• **YOUR ASSIGNMENT**
Print the following data verbatim, keeping every line as it appears.

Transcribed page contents

·····

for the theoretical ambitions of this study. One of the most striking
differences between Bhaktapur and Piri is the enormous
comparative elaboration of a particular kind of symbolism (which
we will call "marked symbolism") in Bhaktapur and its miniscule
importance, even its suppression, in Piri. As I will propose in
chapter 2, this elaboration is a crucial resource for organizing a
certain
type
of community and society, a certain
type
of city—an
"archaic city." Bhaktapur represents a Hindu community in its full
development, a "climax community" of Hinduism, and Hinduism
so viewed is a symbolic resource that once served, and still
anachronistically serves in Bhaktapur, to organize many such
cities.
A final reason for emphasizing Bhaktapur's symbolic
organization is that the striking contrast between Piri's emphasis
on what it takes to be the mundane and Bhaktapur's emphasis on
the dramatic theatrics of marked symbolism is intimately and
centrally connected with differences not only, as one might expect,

·····

• **ANSWER BOX**
for the theoretical ambitions of this study. One of the most striking
differences between Bhaktapur and Piri is the enormous
comparative elaboration of a particular kind of symbolism (which
we will call "marked symbolism") in Bhaktapur and its miniscule
importance, even its suppression, in Piri. As I will propose in
chapter 2, this elaboration is a crucial resource for organizing a
certain
type
of community and society, a certain
type
of city—an
"archaic city." Bhaktapur represents a Hindu community in its full
development, a "climax community" of Hinduism, and Hinduism
so viewed is a symbolic resource that once served, and still
anachronistically serves in Bhaktapur, to organize many such
cities.
A final reason for emphasizing Bhaktapur's symbolic
organization is that the striking contrast between Piri's emphasis
on what it takes to be the mundane and Bhaktapur's emphasis on
the dramatic theatrics of marked symbolism is intimately and
centrally connected with differences not only, as one might expect,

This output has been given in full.